There's an athletic element. I'll always want to see somebody, in person, playing music live. It's like watching a juggler. What we've done is isolated music to these horrible alienating mass consumption venues, rather than it coming out of every bar, and every other restaurant, and from the street, and in people's homes. It's a debasing and commoditization of music, helped by the introduction of artistically unintelligible lyrics in the 60's, and draconian, authoritarian intellectual property laws that demand that you never play any song that you hear, you have to create new product.

And as above, this goes for movie entertainment, too. People will always want to watch plays, they're assemblages of memorization, vocalization, and coordination of movement. They astound. You can do it yourself: you can memorize a poem and bring it to a party, or you can come up with a skit. This is how people entertained themselves before being colonized by the tyranny of mass-produced recordings.

I don't know if it's clear from the above, but I hope AI completely devalues recorded music, and ends the celebrity worship industry that is built up around it. Generated music will be everywhere, and it will feel like slop. Watching someone in front of you, showing you what they can do, will never be devalued. Joining in because you know the song will bring back the feeling of the Irish and English broadsides that we derived this pop stuff from, through the blues, and that we enjoyed together for centuries.

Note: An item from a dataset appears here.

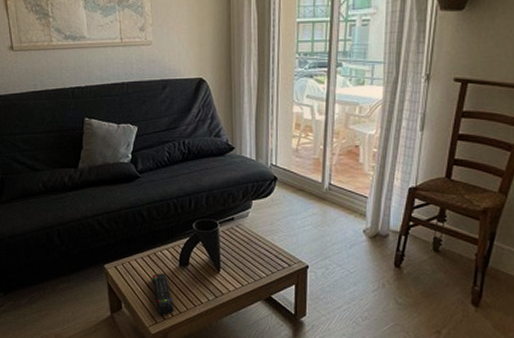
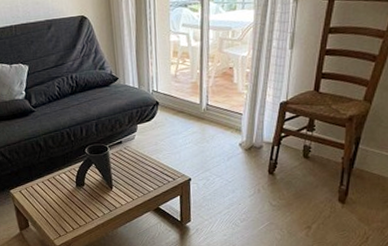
remote control: present [152,274,174,315] -> none [53,194,74,229]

Going to a concert in an arena and sitting half a kilometer from a band to listen to them play is dystopian. People who lived through a time where the production of music was commonplace and pervasive, not just its consumption, if they were teleported to this era, with its paid streams through earbuds, would be depressed.

edit: was a professional touring musician for a number of years a long time ago.

jmyeet - 5 hours ago

the endless need for ever-increasing profits is what kills any creative profession.

You see this in Hollywood with the stremaers now underpaying the people that make TV shows and movies possible, offshoring to save a few dollars, reducing the number of writes on staff and so on.

I'm not surprised to see the same forces at play for session musicians and so forth.

This is a systemic problem. Companies will happily kill an industry to increase short-term profits.

What holds this system together is that too many people believe that they will ultimately benefit from the exploitation built into the system plus people who love the creative skills they've spent years honing willing to work for pennies to stay in that industry. You see the same dynamic in the video game industry.